Jacques Diouf, director of FAO, seems to be relishing the unexpected attention. After all, despite being saddled with the crushing mandate of cutting world hunger in half, the FAO attracts almost no outside interest—from politicians or protesters. The organization's biggest problem is that it is so uncontroversial, it's practically invisible.

"For all these arguments about this change of venue, I would like to say I am very grateful," Mr. Diouf told reporters last week. "Now people in every country know that there will be a summit to talk about the problems of hunger."

But even though the threat of anti-FAO violence was dreamed up by Mr. Berlusconi, his actions are part of a serious assault on civil liberties in After-Genoa Italy. On Sunday, Italy's Parliamentary Relations Minister Carlo Giovanardi said that during November's FAO meeting, "demonstrations in the capital will be prohibited. It is a duty," he said, "to ban demonstrations in certain places and at certain times." There may be a similar ban on public assembly in Naples during the NATO meeting, which has also been moved out of the city.
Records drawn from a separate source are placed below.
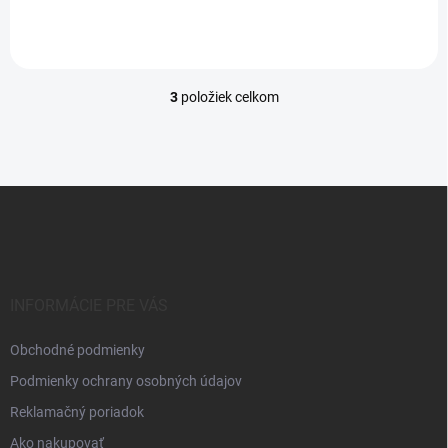
3
položiek celkom
O
v
l
á
d
Z
a
á
c
p
i
e
ä
p
t
r
i
INFORMÁCIE PRE VÁS
v
e
k
Obchodné podmienky
y
v
Podmienky ochrany osobných údajov
ý
p
Reklamačný poriadok
i
Ako nakupovať
s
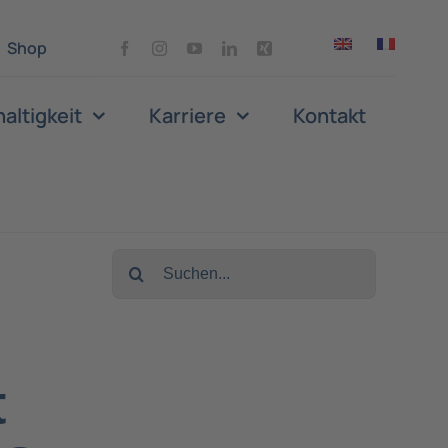
Shop
altigkeit
Karriere
Kontakt
Suche
nach:
t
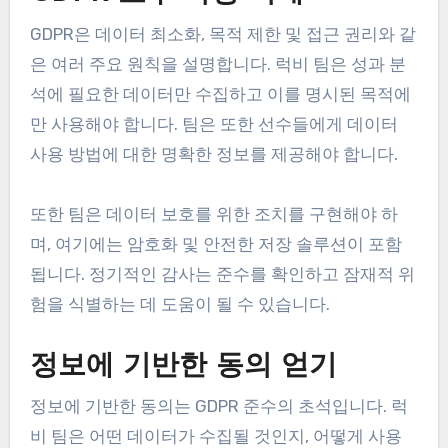
GDPR은 데이터 최소화, 목적 제한 및 접근 권리와 같
은 여러 주요 원칙을 설명합니다. 럭비 팀은 성과 분
석에 필요한 데이터만 수집하고 이를 명시된 목적에
만 사용해야 합니다. 팀은 또한 선수들에게 데이터
사용 방법에 대한 명확한 정보를 제공해야 합니다.
또한 팀은 데이터 보호를 위한 조치를 구현해야 하
며, 여기에는 암호화 및 안전한 저장 솔루션이 포함
됩니다. 정기적인 감사는 준수를 확인하고 잠재적 위
험을 식별하는 데 도움이 될 수 있습니다.
정보에 기반한 동의 얻기
정보에 기반한 동의는 GDPR 준수의 초석입니다. 럭
비 팀은 어떤 데이터가 수집될 것인지, 어떻게 사용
There was even talk of cancelling a concert by Manu Chao in Naples last Friday. The musician supports the Zapatistas, sings about clandestinos and played to the crowds in Genoa. That, apparently, was enough for the police to smell a riot in the making. In a country that remembers the logic of authoritarianism, this is all chillingly familiar: First create a climate of fear and tension, then suspend constitutional rights in the interest of protecting "public order."

So far, Italians seem unwilling to play into Mr. Berlusconi's hand. The Manu Chao concert took place as planned. There was, of course, no violence. But 70,000 people did dance like crazy in the pouring rain, a much-needed release after a long and difficult summer.

The crowds of police ringing the concert looked on. They seemed tired, like they could have used a day off.